Cientistas analisaram mais de 100.000 participantes em estudos do Reino Unido, Europa e Estados Unidos focados nas ligações entre factores relacionados ao trabalho e doenças crónicas, incapacidade e mortalidade.
O autor principal do estudo disse que as últimas descobertas apoiam a ideia de que a estimulação mental na idade adulta pode adiar o início da demência. O estudo analisou uma variedade de profissões, de funcionários públicos a trabalhadores florestais.
Embora a estimulação cognitiva já se suponha que previna ou adie o início da demência, até agora os ensaios foram baseados em tamanhos de amostra bastante pequenos e intervenções de curto prazo, produzindo resultados inconsistentes, referiram os investigadores. Que sugeriram que uma possível explicação para a conclusão deste estudo é que a estimulação cognitiva está associada a níveis mais baixos de algumas proteínas que podem inibir certos processos no cérebro.
A estimulação cognitiva no trabalho foi medida no início do estudo e os envolvidos foram monitorizados por uma média de 17 anos para ver se desenvolveram demência.

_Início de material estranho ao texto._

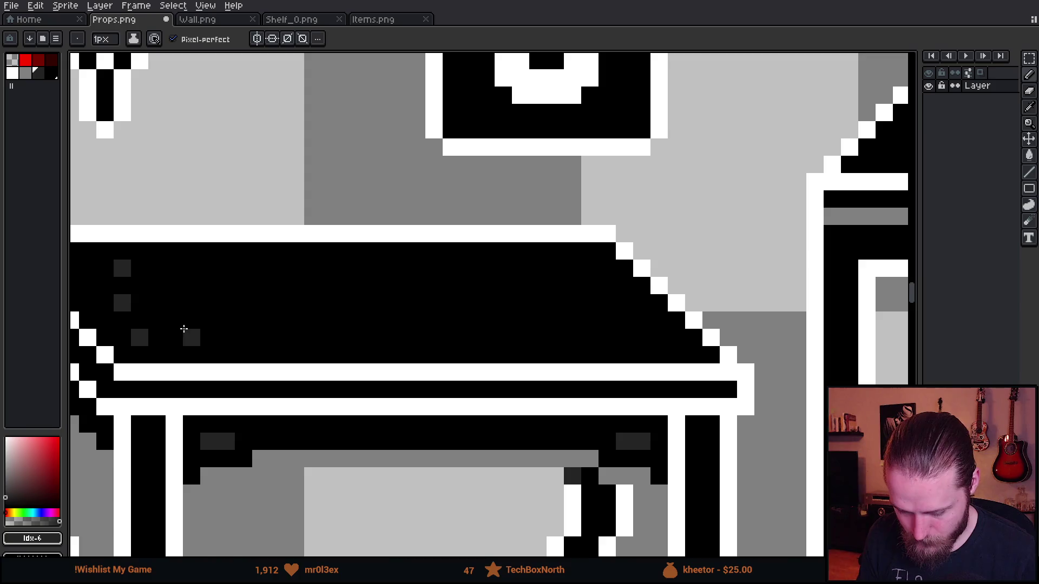
pyautogui.scroll(-1, 186, 332)
pyautogui.scroll(2, 125, 306)
pyautogui.press('ctrl+z')
pyautogui.press('ctrl+z')
pyautogui.press('ctrl+z')
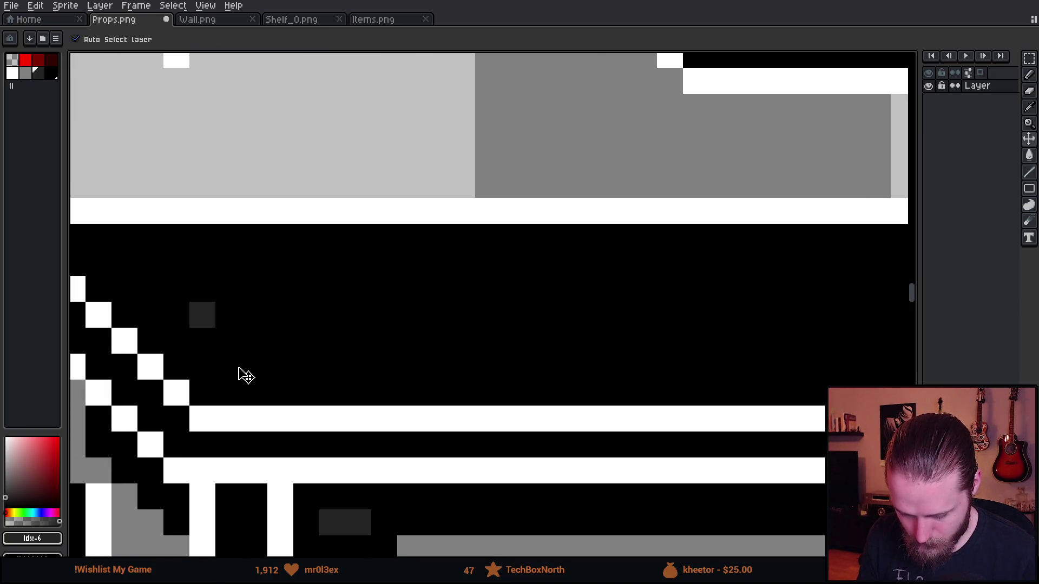
# - Mark streak pixels and draw straight dark-grey streak lines across the table top
pyautogui.click(249, 371)
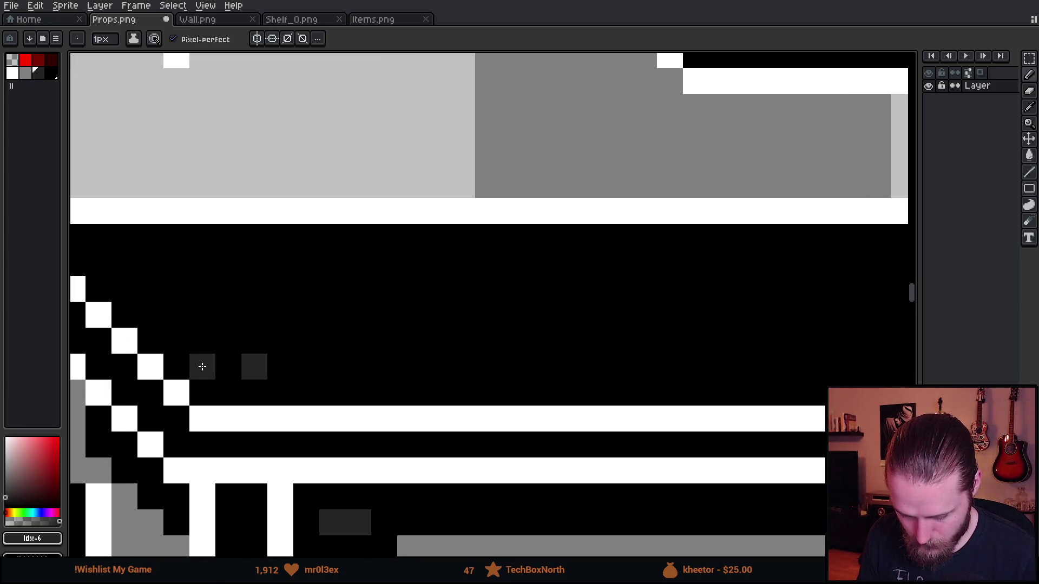
pyautogui.click(209, 311)
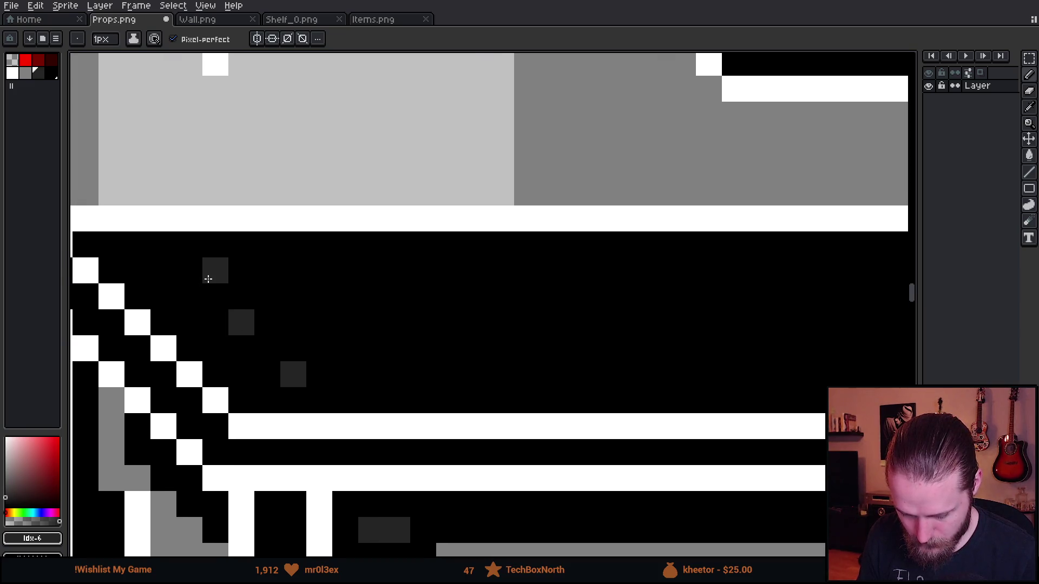
pyautogui.click(146, 263)
pyautogui.scroll(-6, 279, 302)
pyautogui.scroll(1, 512, 304)
pyautogui.keyDown('shift'); pyautogui.click(511, 304); pyautogui.keyUp('shift')
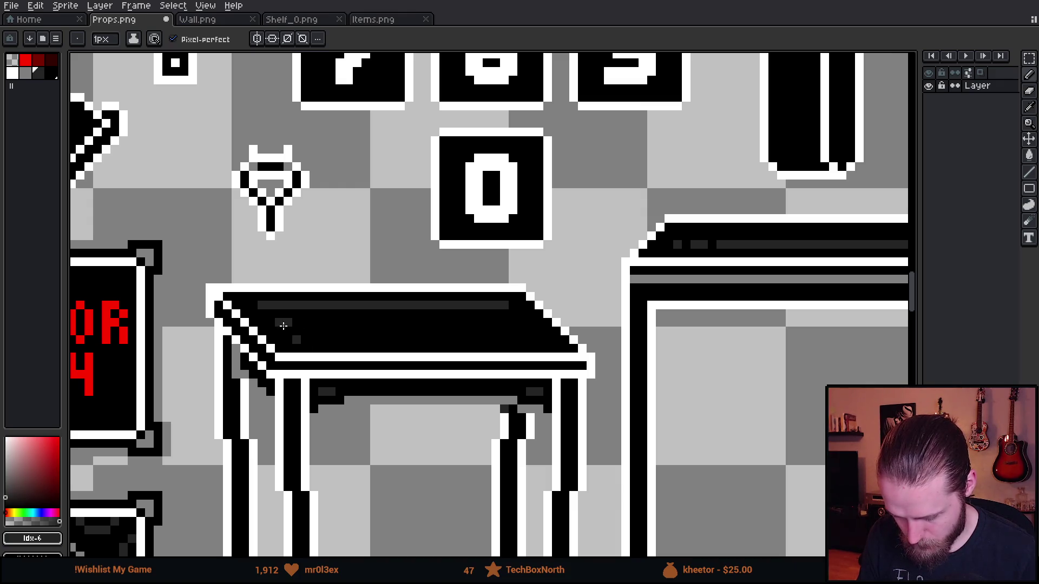
pyautogui.moveTo(314, 320); pyautogui.dragTo(522, 322)
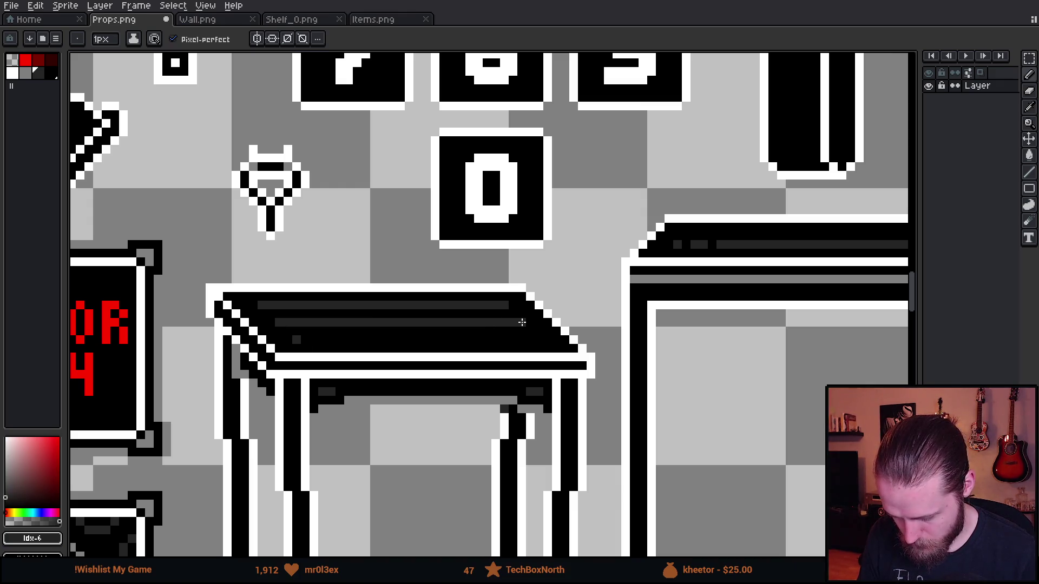
pyautogui.moveTo(297, 340); pyautogui.dragTo(529, 340)
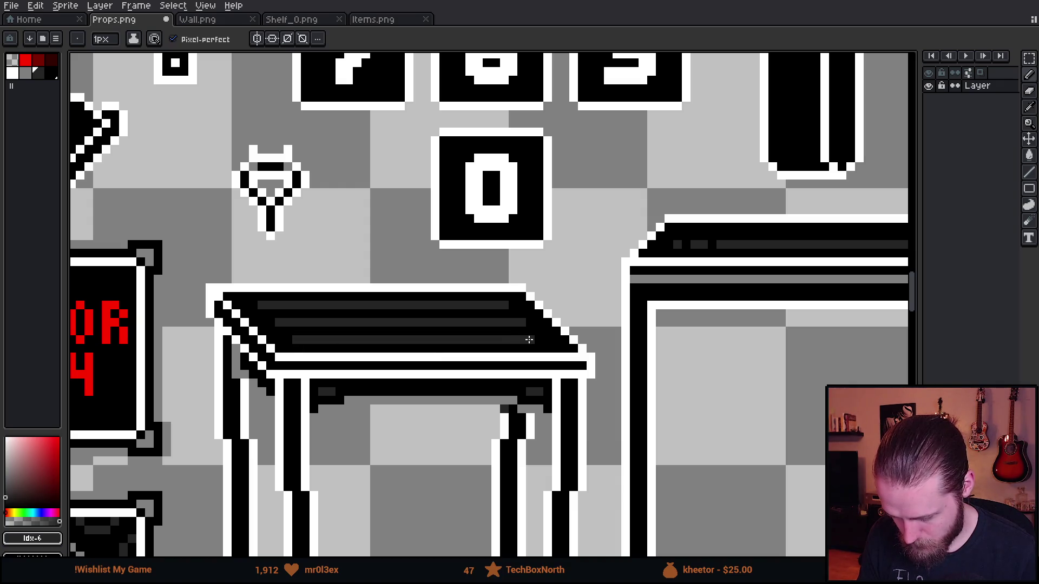
pyautogui.scroll(-3, 539, 342)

Os investigadores concluíram que empregos que estimulam cognitivamente incluem tarefas exigentes e alta latitude de decisão de trabalho, também conhecido como controlo de trabalho, enquanto ocupações vistas como não estimulantes são aquelas que têm falta de controlo do trabalho.
Como essa exposição à estimulação cognitiva no trabalho pode ocorrer ao longo de décadas e somar dezenas de milhares de horas, dura “consideravelmente mais” do que as intervenções cognitivas ou hobbies cognitivamente estimulantes.
A investigação conclui que a incidência de demência era 4,8 por 10.000 pessoas no grupo de alta estimulação e 7,3 no grupo de baixa estimulação, levando em consideração factores como idade, sexo, escolaridade e estilo de vida.
Não houve diferença entre os sexos ou entre os menores ou maiores de 60 anos, mas havia uma indicação de que a associação era mais forte para a doença de Alzheimer do que para outras demências.
Os investigadores reconheceram que o estudo é observacional e, portanto, não pode estabelecer a causa, mas disseram que o principal ponto forte do trabalho é o grande tamanho da amostra.
O estudo concluiu: «Este estudo com mais de 100.000 participantes sugere que as pessoas com empregos cognitivamente estimulantes têm um risco menor de demência na velhice do que aquelas com empregos não estimulantes».